A constant net force of 20 N is applied to a 32 kg car, causing it to speed up from 4.0 to 9.0 m/s. How long is the force applied?
This is chemistry???
If there is no friction then
a = F/m = 20/32 = 0.625 meters/ second^2
v = initial velocity + a t
9 = 4 + 0.625 t
t = 5 / 0.625 = 8 seconds
To find how long the force is applied, we can use Newton's second law of motion, which states that the net force acting on an object is equal to the product of the object's mass and its acceleration:
Net force = mass x acceleration
In this case, the net force is 20 N, and the mass of the car is 32 kg. The car's initial speed is 4.0 m/s, and its final speed is 9.0 m/s. We need to find the acceleration first.

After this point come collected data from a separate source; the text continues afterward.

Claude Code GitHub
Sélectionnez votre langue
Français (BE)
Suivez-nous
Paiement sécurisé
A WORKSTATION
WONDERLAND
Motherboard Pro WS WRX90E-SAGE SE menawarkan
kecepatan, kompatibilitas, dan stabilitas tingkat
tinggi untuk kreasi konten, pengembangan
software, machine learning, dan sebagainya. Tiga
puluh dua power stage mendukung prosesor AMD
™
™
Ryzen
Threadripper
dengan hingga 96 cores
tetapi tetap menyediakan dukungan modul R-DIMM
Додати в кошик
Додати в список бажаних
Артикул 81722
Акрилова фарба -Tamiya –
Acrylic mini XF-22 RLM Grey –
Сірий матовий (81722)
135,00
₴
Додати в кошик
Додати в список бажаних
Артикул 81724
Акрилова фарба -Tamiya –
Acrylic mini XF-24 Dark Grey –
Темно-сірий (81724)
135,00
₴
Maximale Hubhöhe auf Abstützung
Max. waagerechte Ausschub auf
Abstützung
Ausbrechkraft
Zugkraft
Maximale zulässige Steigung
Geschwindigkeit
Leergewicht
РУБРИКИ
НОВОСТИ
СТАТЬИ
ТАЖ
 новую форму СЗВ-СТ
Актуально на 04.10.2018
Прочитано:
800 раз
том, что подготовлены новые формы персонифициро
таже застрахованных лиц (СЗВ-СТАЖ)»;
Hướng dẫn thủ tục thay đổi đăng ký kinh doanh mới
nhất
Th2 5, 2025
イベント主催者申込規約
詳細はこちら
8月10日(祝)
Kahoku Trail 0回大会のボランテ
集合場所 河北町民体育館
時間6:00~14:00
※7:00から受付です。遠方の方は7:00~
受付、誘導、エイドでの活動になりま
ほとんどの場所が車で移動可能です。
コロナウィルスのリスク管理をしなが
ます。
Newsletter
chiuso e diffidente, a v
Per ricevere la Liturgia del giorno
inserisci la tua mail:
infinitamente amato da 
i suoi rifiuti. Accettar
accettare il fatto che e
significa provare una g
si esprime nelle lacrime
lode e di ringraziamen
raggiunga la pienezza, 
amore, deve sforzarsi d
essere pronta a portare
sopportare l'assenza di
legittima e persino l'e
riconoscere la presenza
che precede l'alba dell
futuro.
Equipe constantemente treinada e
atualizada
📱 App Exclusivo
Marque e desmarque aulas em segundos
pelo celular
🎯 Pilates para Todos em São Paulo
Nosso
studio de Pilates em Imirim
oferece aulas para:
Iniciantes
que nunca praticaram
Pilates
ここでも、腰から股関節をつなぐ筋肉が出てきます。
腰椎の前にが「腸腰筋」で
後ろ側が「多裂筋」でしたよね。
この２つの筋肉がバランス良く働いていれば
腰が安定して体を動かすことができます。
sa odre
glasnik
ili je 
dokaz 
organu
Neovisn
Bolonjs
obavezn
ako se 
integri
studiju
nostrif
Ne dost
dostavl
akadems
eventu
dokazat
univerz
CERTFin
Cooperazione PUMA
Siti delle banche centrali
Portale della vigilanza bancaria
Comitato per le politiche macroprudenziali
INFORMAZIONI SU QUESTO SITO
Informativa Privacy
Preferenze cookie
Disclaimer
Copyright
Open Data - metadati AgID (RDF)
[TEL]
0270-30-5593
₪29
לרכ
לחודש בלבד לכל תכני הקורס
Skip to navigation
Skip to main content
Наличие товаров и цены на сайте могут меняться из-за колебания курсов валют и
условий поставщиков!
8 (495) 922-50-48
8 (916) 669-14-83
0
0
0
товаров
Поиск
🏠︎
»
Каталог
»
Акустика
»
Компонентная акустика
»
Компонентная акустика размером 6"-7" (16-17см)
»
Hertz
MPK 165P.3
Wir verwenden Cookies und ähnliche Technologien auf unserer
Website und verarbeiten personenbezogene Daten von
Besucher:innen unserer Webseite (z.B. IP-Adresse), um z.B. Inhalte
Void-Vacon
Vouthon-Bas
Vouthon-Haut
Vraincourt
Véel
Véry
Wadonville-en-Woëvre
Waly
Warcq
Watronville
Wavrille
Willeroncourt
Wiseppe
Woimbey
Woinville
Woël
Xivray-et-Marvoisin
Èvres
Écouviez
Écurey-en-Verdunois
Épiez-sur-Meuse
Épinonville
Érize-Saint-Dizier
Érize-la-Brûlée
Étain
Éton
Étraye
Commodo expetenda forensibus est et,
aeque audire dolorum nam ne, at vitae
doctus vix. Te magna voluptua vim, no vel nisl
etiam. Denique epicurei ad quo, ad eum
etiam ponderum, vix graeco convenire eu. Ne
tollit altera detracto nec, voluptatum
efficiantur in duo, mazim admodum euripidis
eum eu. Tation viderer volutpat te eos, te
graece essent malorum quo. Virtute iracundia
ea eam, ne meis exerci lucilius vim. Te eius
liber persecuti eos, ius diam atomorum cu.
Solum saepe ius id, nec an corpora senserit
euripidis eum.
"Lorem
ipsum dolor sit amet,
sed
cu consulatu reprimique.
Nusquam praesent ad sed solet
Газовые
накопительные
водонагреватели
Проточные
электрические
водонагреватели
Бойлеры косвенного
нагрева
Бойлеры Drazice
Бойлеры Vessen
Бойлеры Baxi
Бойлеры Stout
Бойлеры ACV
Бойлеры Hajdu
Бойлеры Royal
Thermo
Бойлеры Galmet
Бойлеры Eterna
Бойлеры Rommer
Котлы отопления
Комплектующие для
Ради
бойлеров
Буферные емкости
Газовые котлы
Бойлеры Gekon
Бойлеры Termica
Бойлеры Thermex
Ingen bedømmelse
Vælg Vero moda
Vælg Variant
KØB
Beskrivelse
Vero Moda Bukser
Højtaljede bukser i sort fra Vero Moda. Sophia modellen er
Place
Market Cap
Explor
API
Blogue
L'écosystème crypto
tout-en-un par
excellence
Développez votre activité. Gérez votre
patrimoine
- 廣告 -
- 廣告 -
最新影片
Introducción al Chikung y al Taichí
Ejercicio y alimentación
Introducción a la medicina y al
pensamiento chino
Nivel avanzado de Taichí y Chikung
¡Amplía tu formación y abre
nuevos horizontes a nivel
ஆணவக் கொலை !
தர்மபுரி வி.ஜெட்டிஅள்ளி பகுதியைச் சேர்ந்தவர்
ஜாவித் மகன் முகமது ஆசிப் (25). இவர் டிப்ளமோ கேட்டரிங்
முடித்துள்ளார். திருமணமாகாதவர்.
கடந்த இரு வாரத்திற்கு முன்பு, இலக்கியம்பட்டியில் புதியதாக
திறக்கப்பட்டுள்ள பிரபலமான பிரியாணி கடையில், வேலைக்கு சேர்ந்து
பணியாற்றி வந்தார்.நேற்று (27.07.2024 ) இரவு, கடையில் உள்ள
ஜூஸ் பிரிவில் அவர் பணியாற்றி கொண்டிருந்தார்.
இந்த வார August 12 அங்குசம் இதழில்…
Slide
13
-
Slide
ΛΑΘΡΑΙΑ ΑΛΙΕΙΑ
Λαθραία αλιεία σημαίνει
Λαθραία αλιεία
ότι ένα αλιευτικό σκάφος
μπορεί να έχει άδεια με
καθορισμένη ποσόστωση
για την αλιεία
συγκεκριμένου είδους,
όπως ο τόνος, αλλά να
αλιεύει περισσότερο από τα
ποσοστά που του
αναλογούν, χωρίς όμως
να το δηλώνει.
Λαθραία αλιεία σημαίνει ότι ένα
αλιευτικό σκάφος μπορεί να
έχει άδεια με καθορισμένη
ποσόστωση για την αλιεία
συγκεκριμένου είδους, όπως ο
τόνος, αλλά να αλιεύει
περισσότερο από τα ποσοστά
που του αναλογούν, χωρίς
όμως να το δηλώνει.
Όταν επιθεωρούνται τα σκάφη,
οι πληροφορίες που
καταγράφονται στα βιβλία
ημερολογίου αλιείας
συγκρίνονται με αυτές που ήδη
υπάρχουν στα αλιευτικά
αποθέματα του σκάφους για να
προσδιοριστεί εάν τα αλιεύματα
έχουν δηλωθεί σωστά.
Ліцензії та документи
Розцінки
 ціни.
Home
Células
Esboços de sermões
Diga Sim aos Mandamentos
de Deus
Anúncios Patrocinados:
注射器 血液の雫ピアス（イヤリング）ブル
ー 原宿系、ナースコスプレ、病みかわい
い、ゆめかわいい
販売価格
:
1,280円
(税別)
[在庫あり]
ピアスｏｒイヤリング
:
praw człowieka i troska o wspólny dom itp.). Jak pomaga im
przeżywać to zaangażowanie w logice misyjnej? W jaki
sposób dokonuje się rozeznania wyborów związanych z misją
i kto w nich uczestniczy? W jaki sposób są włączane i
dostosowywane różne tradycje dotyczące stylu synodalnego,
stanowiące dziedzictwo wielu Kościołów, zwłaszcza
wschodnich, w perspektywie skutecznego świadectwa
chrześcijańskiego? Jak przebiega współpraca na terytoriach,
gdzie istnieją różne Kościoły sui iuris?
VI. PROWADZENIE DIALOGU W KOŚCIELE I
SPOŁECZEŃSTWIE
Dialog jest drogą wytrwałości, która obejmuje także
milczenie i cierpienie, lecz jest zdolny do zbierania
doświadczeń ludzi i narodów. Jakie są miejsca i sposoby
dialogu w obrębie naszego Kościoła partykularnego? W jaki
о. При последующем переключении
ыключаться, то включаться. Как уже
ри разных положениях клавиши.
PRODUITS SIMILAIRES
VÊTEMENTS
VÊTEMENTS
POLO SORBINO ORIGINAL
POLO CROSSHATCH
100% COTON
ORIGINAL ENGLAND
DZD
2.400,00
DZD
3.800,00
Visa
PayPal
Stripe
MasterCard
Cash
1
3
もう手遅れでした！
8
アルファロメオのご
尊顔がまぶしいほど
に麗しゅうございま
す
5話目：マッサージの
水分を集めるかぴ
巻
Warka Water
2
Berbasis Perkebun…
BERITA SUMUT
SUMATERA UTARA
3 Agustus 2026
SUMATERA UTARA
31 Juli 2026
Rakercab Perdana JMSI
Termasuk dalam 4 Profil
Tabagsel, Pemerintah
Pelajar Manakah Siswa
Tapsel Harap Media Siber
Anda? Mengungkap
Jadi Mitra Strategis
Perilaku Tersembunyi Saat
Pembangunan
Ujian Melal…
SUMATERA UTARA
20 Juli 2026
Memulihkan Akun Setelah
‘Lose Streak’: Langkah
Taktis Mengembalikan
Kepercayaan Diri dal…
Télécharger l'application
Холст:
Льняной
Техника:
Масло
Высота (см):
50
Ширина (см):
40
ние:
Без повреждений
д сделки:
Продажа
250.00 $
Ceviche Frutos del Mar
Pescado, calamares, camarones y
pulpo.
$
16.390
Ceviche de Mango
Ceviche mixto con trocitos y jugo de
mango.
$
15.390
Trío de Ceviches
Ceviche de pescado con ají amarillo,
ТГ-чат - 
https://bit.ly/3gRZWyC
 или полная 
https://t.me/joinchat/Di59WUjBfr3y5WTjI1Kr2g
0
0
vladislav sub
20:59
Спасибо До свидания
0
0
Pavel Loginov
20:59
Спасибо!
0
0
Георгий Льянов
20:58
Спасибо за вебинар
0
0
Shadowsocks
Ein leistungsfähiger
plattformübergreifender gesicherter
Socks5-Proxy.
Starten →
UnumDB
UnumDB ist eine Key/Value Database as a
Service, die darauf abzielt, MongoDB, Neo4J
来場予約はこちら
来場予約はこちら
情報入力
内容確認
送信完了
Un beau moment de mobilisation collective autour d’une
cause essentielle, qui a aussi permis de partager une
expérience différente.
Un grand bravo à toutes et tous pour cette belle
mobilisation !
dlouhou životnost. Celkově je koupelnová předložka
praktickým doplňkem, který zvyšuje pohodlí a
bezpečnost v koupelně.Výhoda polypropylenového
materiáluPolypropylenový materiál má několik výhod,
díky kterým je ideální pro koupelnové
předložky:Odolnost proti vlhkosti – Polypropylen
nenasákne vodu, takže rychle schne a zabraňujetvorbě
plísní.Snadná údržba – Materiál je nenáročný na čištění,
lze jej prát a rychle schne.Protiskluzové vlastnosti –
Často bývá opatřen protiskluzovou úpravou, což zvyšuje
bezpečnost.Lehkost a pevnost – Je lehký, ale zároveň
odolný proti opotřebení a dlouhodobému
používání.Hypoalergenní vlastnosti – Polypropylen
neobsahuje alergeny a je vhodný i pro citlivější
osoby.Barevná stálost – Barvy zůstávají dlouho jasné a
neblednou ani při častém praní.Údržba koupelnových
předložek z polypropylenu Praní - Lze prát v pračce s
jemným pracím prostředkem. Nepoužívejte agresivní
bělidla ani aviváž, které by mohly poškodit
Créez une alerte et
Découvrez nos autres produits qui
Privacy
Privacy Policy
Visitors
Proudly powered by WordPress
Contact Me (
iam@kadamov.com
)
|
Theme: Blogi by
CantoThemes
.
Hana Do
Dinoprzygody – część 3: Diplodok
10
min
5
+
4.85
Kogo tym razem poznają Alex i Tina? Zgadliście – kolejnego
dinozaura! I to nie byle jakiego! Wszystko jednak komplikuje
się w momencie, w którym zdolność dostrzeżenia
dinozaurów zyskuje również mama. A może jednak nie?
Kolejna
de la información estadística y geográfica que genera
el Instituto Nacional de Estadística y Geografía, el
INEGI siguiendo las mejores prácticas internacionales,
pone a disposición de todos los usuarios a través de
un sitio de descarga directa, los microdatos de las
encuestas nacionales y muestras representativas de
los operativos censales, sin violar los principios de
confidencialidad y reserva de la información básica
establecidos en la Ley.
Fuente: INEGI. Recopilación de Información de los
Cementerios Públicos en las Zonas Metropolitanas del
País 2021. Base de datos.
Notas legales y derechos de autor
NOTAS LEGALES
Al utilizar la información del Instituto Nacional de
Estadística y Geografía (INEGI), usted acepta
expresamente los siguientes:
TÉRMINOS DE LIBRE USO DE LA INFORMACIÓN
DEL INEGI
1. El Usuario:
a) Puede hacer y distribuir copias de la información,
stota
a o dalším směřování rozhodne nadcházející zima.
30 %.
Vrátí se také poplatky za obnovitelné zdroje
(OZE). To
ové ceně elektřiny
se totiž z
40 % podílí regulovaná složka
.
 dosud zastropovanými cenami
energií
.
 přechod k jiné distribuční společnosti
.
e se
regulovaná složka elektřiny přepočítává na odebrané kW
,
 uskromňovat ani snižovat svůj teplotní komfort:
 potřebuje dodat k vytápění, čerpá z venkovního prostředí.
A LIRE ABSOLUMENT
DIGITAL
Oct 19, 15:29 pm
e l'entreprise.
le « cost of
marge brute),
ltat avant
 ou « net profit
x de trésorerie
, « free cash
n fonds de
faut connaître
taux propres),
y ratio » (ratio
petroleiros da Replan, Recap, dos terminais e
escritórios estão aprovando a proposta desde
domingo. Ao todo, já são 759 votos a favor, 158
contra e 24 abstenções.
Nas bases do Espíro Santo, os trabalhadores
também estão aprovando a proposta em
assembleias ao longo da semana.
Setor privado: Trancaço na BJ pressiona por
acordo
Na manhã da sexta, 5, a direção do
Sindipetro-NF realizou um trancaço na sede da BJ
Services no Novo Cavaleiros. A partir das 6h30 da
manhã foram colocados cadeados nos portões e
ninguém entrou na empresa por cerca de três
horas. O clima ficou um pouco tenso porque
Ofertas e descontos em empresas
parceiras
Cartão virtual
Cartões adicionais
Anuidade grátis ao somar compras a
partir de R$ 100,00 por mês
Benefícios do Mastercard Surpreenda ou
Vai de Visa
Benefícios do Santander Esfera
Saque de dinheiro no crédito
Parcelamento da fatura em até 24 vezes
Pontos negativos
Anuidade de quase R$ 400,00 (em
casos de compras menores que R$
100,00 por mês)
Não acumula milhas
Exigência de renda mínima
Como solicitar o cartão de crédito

Using the equation for acceleration:
acceleration = (final speed - initial speed) / time
We know the initial and final speeds, but we don't know the time or acceleration. However, we can rearrange the equation to solve for time:
time = (final speed - initial speed) / acceleration
Now, let's find the acceleration:
acceleration = (final speed - initial speed) / time
acceleration = (9.0 m/s - 4.0 m/s) / time
acceleration = 5.0 m/s / time
Now we can substitute the value of acceleration into Newton's second law of motion:
Net force = mass x acceleration
20 N = 32 kg x 5.0 m/s / time
Now we can solve for time:
time = (32 kg x 5.0 m/s) / 20 N
time = 160 kg * m/s / 20 N
time = 8 s
Therefore, the force is applied for 8 seconds.